他の異性に惹かれても、必ず君と比べてしまう。そうして誰も君に勝りはしなかった。それぐらい痛々しく、君のことを愛していた。
いずれにせよ、僕が気を持てば、相手は気を失くすのだ。何をやっても上手くいかない、どうあっても裏目に出る。都合のいい空想は外れ、都合の悪い予感は当たる。二十歳を過ぎる頃にはもう、自分がそういった星の元に生まれていると理解していた。

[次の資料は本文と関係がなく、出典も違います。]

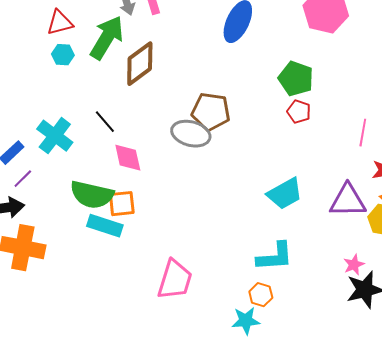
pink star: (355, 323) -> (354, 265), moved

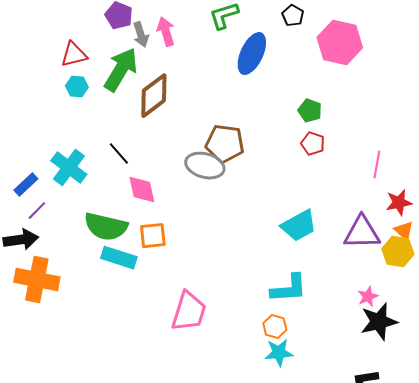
green pentagon: (296, 79) -> (310, 111), size x0.7
orange square: (122, 204) -> (153, 236), moved
cyan star: (246, 321) -> (279, 353), moved

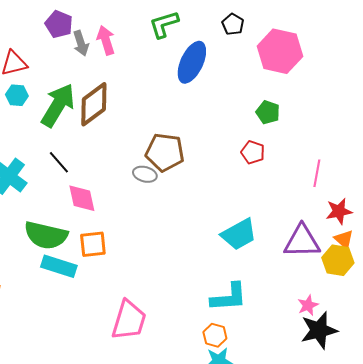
green arrow: (121, 70) -> (58, 105), moved
green pentagon: (310, 111) -> (268, 112), moved
gray ellipse: (205, 166) -> (145, 174), size x0.6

何もかもが嫌になって死を意識した時、誰もが死ぬ前にやっておきたい事を考えるだろう。僕にとって〈今の彼女を一目見る〉ことこそ、それだった。
彼女と話すことは望まない。彼女の隣を歩くことも望まない。彼女と手を繋ぐことも望まない。彼女と恋人になることも望まない。彼女と時間を共有する事も望まない。彼女と身体を重ねる事も望まない。彼女との未来を望まない。
全て、死ぬ前にやっておきたいことではあるけれど、どれだけ考えてもそれ以外は全て、都合のいい空想の域を出なかった。辛うじて希望があると思えたのがそれだったのだ。
今の僕には、どう足掻いても空想のように彼女を笑顔にすることなどできないとわかっていた。だから、今の彼女を一目見れば、全てを諦めて死ねると確信できた。
――しかし、それは間違いだった。
あるいは、いつも通り〈一目見るだけで死ねる〉なんて考えていたから、裏目に出たのだろう。いつだって、都合の悪い予感は当ててきた僕なのだから。
だから、こんな機会に恵まれた。
瞬く赤い灯、降りる遮断機、鉄琴を叩くような警告音は恋する胸の鼓動めいていた。アルコールによって夢見心地で歩いている中、僕と目を合わせた君は目を見開くなり微笑んだ。感動の再会とはならないのが、僕らしい。
僕は駆けた。手を振る君に向け、酔っ払いなりの全力疾走を見せつける。楽し気に何かを叫ぶ君の声は聞こえない。酩酊気味の脳は君との思い出を巡らせるのに精一杯で、声を出すほどの余力もなかった。
汽笛の音が迫る。君も迫る。
線路の上でふらつく二人は、迫る貨物列車に気付かない。
君を一目見れば死ねると思っていたのに、駄目だった。
それだけじゃ、駄目だった。
僕は、君を守ってから死にたい。
僕にとって、君は常に特別だった。
君にとって、僕はいつか特別だった?
君に触れたとき、君との思い出が走馬燈だと気が付いた。
線路から倒れるように押し出された君は、楽し気に、僕の名前を呼んでいた。
この期に及んで、なんて救えない――。
――本当に、夢のような瞬間だった。